Schemas, Content Models, Templates, and Interoperability

The following example will demonstrate the importance of interoperability at the data level.

Two ornithologists are recording data describing birds. Tables 3 and 4 contain their results.

Specimen ID Species Wingspan Bill Length
2312 C. Cristata 34 cm 2.2 cm
2313 C. Cristata 35 cm 2.5 cm
2314 C. Cristata 37 cm 2.3 cm
2315 C. Cristata 34.5 cm 2.2 cm
2316 C. Cristata 36 cm 2.1 cm
2317 C. Cristata 36 cm 2.4 cm

Table 3: Sample data describing blue jays

Specimen_Identifier Sp. Wingspan Beak_Length Units
g:12 Larus argentatus 48 1.1 in
g:13 Larus argentatus 55 1 in
g:14 Larus argentatus 54 1.15 in
g:15 Larus argentatus 49 1.2 in
g:16 Larus argentatus 59 1.12 in

Table 4: Sample data describing seagulls

Both tables obviously record the same kind of data, which matches identified individuals of a given bird species with corresponding measurements of beak and wingspan.

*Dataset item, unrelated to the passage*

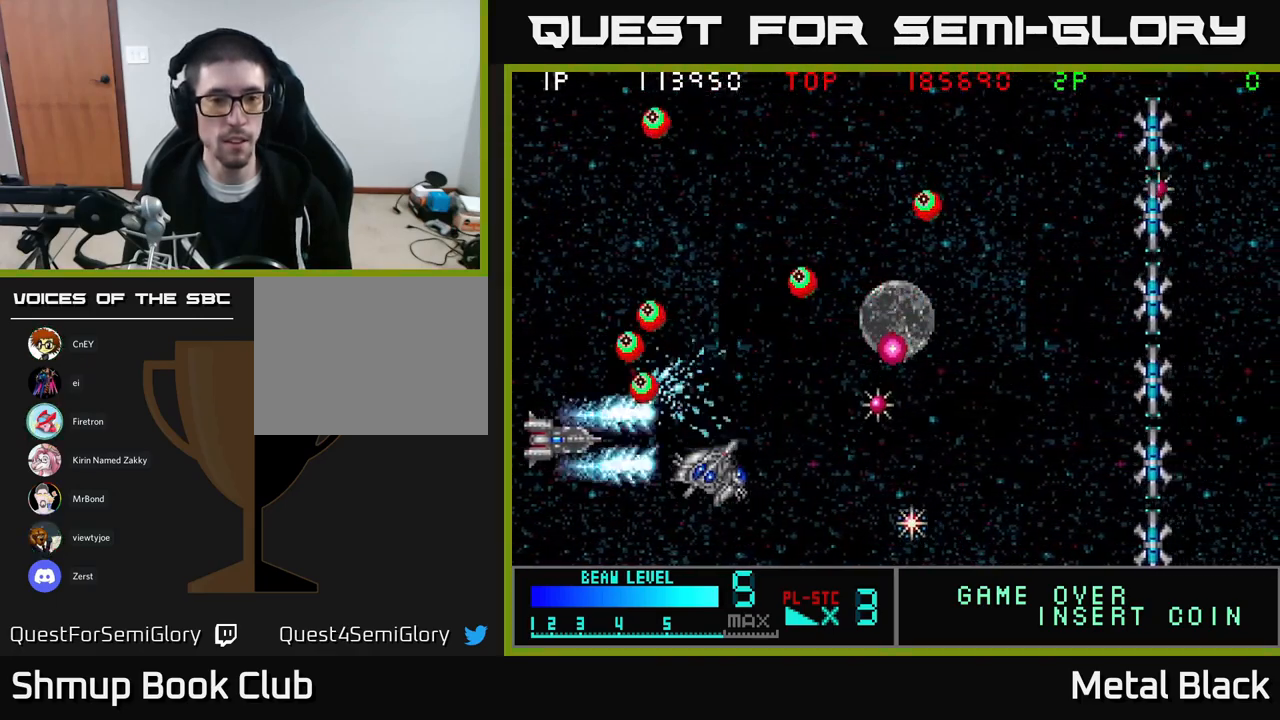
{"buttons": ["A", "DPAD_UP"]}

But these tables are not interoperable because they use different schemas. In Table 3, specimens are listed under the Specimen ID field; in Table 4, specimens are listed under the Specimen_Identifier field. In Table 3, Species is spelled out, but the genus is abbreviated; in Table 4, Species is abbreviated as Sp. but genus is spelled out in each entry. Likewise: in Table 3, measurement units for specimen wingspan and beak measurements are provided in the same field as the measurements themselves; in Table 4, the units for these measurements are listed in a separate field. Finally: in Table 3, beak measurements are listed under the Bill Length field; in Table 4, they are listed under the Beak Length field.

All of this might not seem like much to a human operator. People can often understand and account for such discrepancies by drawing on experience and intuition (though there are occasions in which schematic differences can baffle even human operators). By contrast: unless specifically instructed to do so, a computer cannot understand that a beak can also be called a bill, or that species can be abbreviated sp. Nor can a computer interpret units of measure unless so instructed: to a computer, there is no difference between 57 inches and 57 centimeters, unless the computer has been instructed to understand the difference.

In order to make data sharing as easy as possible for both people and computers, AASG Geothermal Data uses content models to ensure that data providers submit their data the same way. This is not to say that the content models used by the Geothermal Data project are perfect. Rather, these content models represent a practical compromise between machine readability, human readability, and the demands of the data.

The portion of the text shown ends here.